=== Data listing ===

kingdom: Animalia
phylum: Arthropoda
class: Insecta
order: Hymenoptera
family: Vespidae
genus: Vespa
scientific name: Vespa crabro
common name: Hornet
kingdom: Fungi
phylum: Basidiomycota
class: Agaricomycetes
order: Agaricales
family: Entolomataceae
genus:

===

What you should do
Rewrite all of the material above, changing "common name" to "vernacular name" and keeping every other line the same.

Expected answer
kingdom: Animalia
phylum: Arthropoda
class: Insecta
order: Hymenoptera
family: Vespidae
genus: Vespa
scientific name: Vespa crabro
vernacular name: Hornet
kingdom: Fungi
phylum: Basidiomycota
class: Agaricomycetes
order: Agaricales
family: Entolomataceae
genus:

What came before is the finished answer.